• **To do**
Copy every line that holds the string "October" from the data below.

• **Provided data**
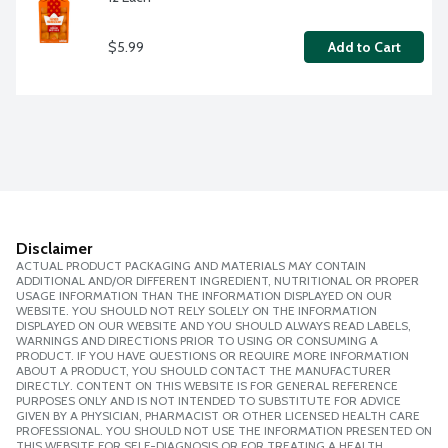
$5.99
Add to Cart
Disclaimer
ACTUAL PRODUCT PACKAGING AND MATERIALS MAY CONTAIN
ADDITIONAL AND/OR DIFFERENT INGREDIENT, NUTRITIONAL OR PROPER
USAGE INFORMATION THAN THE INFORMATION DISPLAYED ON OUR
WEBSITE. YOU SHOULD NOT RELY SOLELY ON THE INFORMATION
DISPLAYED ON OUR WEBSITE AND YOU SHOULD ALWAYS READ LABELS,
WARNINGS AND DIRECTIONS PRIOR TO USING OR CONSUMING A
PRODUCT. IF YOU HAVE QUESTIONS OR REQUIRE MORE INFORMATION
ABOUT A PRODUCT, YOU SHOULD CONTACT THE MANUFACTURER
DIRECTLY. CONTENT ON THIS WEBSITE IS FOR GENERAL REFERENCE
PURPOSES ONLY AND IS NOT INTENDED TO SUBSTITUTE FOR ADVICE
GIVEN BY A PHYSICIAN, PHARMACIST OR OTHER LICENSED HEALTH CARE
PROFESSIONAL. YOU SHOULD NOT USE THE INFORMATION PRESENTED ON
THIS WEBSITE FOR SELF-DIAGNOSIS OR FOR TREATING A HEALTH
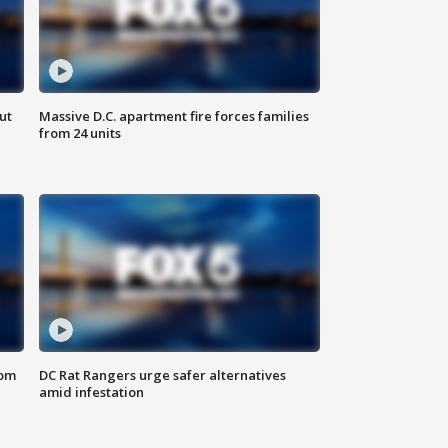
ut
Massive D.C. apartment fire forces families
from 24 units
oom
DC Rat Rangers urge safer alternatives
amid infestation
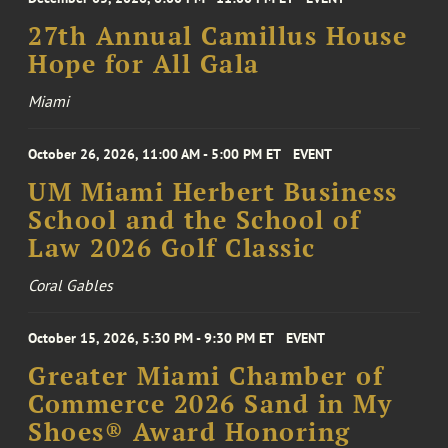
27th Annual Camillus House
Hope for All Gala
Miami
October 26, 2026, 11:00 AM - 5:00 PM ET
EVENT
UM Miami Herbert Business
School and the School of
Law 2026 Golf Classic
Coral Gables
October 15, 2026, 5:30 PM - 9:30 PM ET
EVENT
Greater Miami Chamber of
Commerce 2026 Sand in My
Shoes® Award Honoring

• **Written solution**
October 26, 2026, 11:00 AM - 5:00 PM ET
October 15, 2026, 5:30 PM - 9:30 PM ET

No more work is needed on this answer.